*** Exercise data Section Begins ***
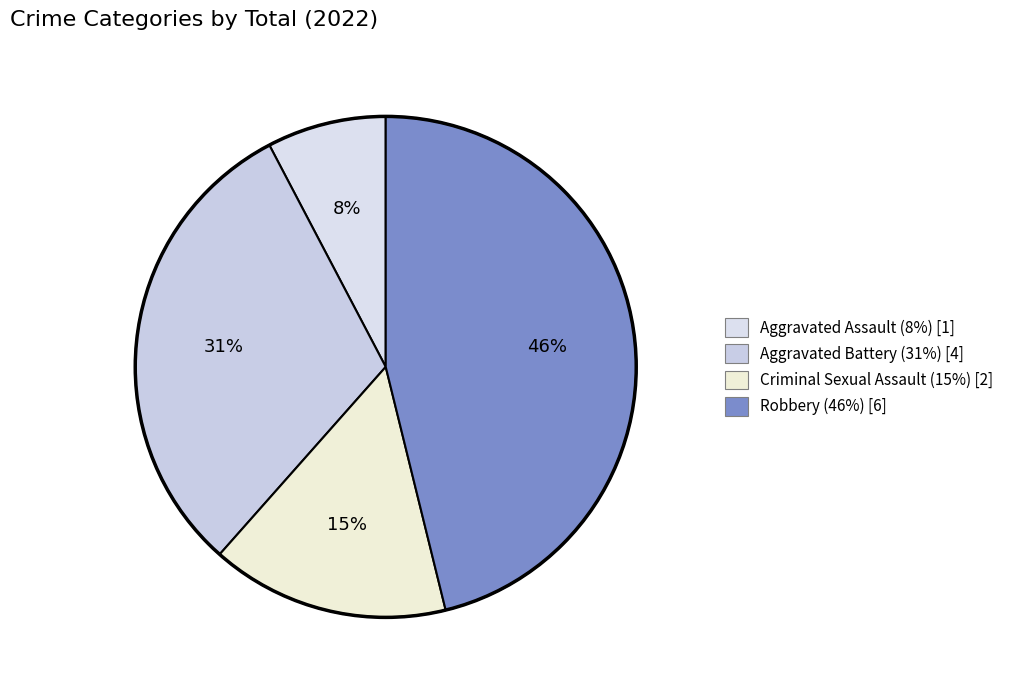

To the nearest percent, what percentage of the pie is Aggravated Battery?

31%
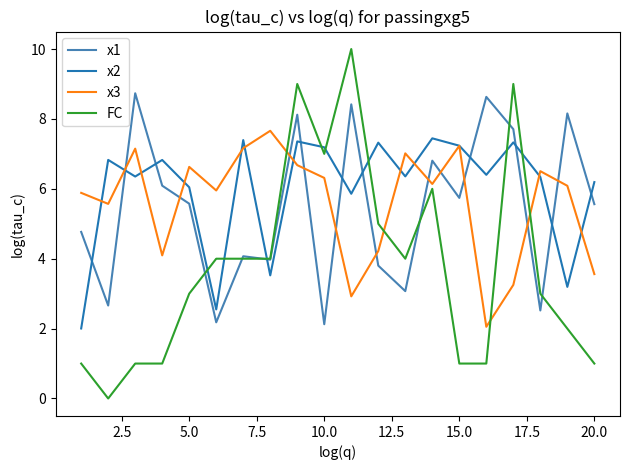

What are all the series names shown in the legend?

x1, x2, x3, FC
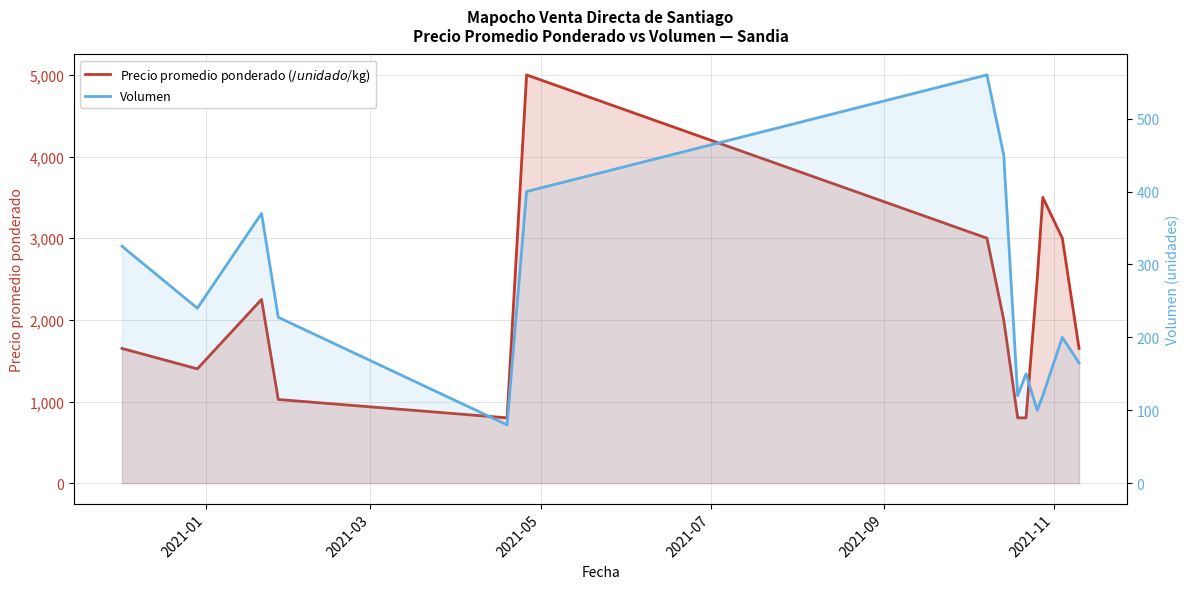

Rank the series at 2021-07 from highest to lowest value.

Precio promedio ponderado ($/unidad o $/kg), Volumen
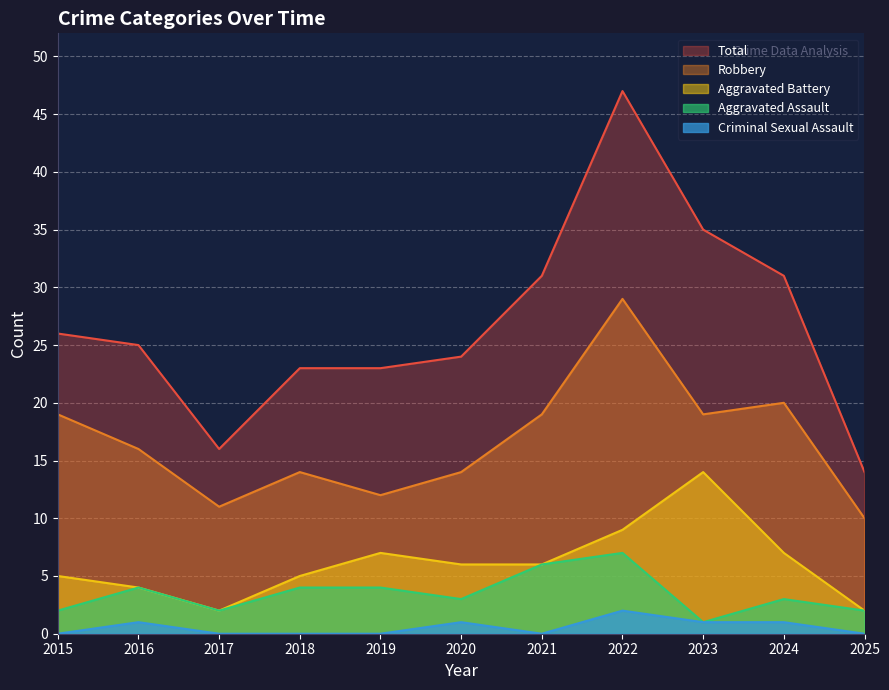

True or false: Aggravated Assault and Criminal Sexual Assault cross at least once.

False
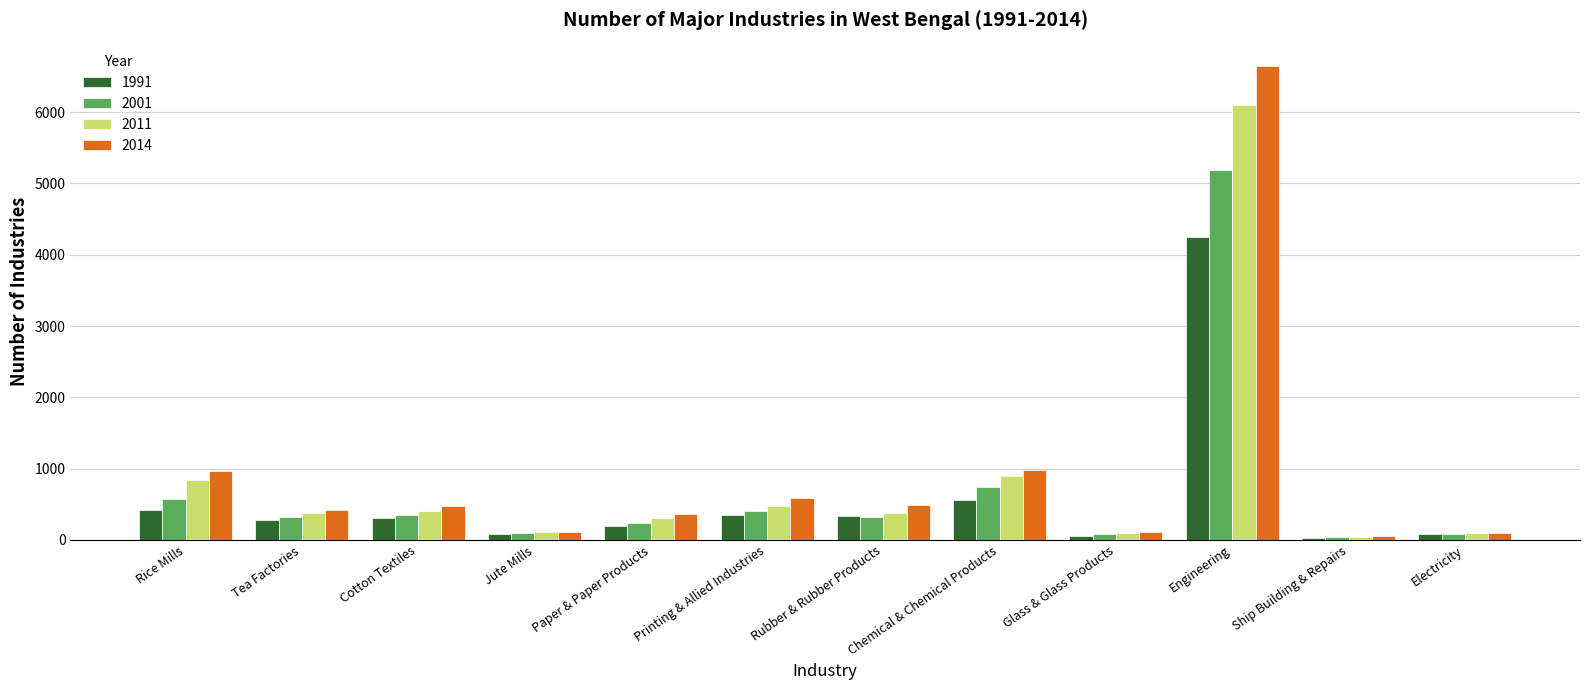

The 2014 series shows 416 at Tea Factories. True or false?

True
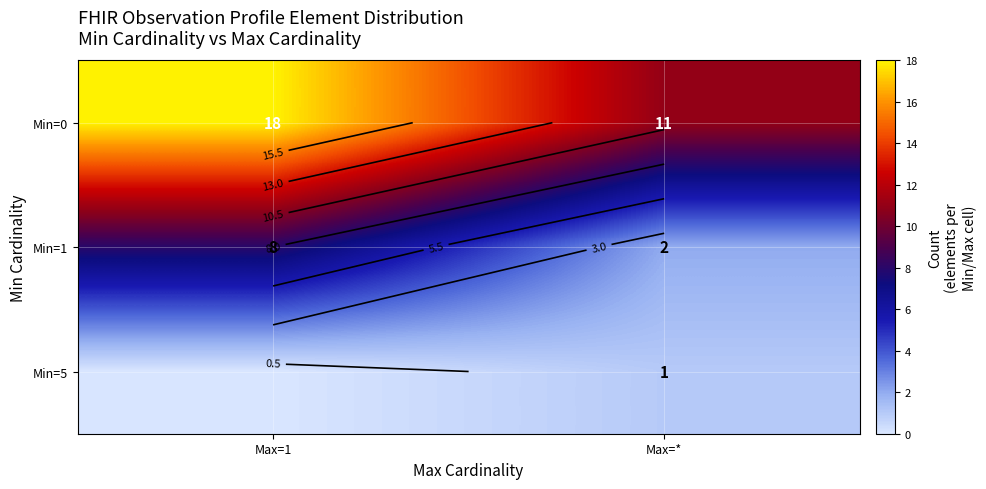

How many series are shown in this chart?

3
*** Exercise data Section Ends ***
▸ **What you are asked to do**
Set out the lines of the entries above as a Markdown table with the columns Row and Content. Number each line in order, skip the blank lines, and leave the pictures out.

▸ **Solution**
| Row | Content |
|---|---|
| 1 | To the nearest percent, what percentage of the pie is Aggravated Battery? |
| 2 | 31% |
| 3 | What are all the series names shown in the legend? |
| 4 | x1, x2, x3, FC |
| 5 | Rank the series at 2021-07 from highest to lowest value. |
| 6 | Precio promedio ponderado ($/unidad o $/kg), Volumen |
| 7 | True or false: Aggravated Assault and Criminal Sexual Assault cross at least once. |
| 8 | False |
| 9 | The 2014 series shows 416 at Tea Factories. True or false? |
| 10 | True |
| 11 | How many series are shown in this chart? |
| 12 | 3 |